Church remembers two Jesuit priests killed in Mexico
By James Blears - Mexico City
The Church has begun special prayers in Mexico, to honour and revere the memory of two Jesuit priests shot dead on 20 June by drug cartel gunmen.
The priests were trying to protect a tour guide who was also murdered, while trying to assuage and dissipate the wrath of a local narcotics leader.
On Sunday, Jesuits held a poignant moment of silence and contemplation for the elderly priests and the tour guide they had attempted to shield and protect. They were shot dead in church.
“Today we are starting a cycle of prayers for peace at the national level. It is the opening of a month marking the memory of all the people killed and disappeared. Today we are remembering the priests, the journalists, the social activists and the young people who have died violently," said Fr. Jorge Atilano González, SJ at the prayer service near the Stella of Light monument in Mexico City.
Respected and loved priests
The murdered priests were 79-year-old Father Javier Campos, and his colleague and friend, 80-year-old Father Joaquin Mora.
They devoted and dedicated their lives over the decades to ministering to the peoples of the Tarahumara Indigenous Community, who respected and loved them.
The Church says seven priests have been murdered during the tenure of this government, whose administration started in 2018.
There have been 24 other killings of priests during the six years which preceded it.
Calling for prayers amid mayhem of violence
The Mexican Bishops' Conference is calling for prayers on 31 July, asking God for forgiveness and redemption for those who pulled the triggers.

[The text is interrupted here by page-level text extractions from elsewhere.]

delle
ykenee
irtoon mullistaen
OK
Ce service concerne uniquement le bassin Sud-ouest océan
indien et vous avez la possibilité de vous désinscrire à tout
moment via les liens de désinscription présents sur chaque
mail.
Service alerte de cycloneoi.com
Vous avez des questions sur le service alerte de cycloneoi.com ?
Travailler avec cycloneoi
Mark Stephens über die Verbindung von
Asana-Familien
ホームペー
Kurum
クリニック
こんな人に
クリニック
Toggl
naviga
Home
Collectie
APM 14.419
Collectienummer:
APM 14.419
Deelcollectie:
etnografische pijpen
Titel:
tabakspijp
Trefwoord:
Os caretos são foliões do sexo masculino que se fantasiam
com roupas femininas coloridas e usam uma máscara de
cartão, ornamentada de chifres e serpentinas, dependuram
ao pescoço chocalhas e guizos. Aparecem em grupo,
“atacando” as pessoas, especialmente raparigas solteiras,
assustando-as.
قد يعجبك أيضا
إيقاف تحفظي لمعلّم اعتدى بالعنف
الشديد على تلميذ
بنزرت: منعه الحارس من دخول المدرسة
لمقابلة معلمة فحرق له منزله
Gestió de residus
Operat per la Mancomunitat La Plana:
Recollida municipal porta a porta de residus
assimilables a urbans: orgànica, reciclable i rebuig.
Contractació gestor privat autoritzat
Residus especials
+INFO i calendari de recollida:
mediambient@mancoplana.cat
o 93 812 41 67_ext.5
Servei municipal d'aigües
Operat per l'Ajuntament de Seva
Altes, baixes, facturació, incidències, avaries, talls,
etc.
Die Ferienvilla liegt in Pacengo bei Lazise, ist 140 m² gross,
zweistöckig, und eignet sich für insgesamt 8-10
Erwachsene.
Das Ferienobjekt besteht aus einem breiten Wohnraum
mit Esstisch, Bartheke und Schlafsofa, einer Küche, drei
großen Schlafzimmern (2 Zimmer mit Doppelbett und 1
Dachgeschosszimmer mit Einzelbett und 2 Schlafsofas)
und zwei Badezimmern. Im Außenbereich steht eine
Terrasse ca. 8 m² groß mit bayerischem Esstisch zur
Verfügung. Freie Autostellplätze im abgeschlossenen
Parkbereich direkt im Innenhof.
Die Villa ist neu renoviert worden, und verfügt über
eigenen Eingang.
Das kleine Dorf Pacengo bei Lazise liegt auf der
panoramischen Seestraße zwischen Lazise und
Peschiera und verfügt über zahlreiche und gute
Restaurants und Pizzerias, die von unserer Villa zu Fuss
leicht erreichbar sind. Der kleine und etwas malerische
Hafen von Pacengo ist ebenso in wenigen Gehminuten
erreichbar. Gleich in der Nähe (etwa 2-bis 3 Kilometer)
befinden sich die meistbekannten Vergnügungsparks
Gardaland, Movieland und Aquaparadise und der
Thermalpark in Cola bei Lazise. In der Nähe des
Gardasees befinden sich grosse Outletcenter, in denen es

They are also urging for a greater sustained purpose, reinforced by determination to curb the mayhem of violence.
Since the Mexican government declared war on the drug cartels in December 2006, a quarter of a million lives have been claimed.
This drug war continues unabated and with it, the terror which has now become a daily part of everyday life, especially for those who live in the Mexican states bordering the United States.
This location represents the largest transit route for illegal narcotics in the world, raking in more than forty billion dollars annually.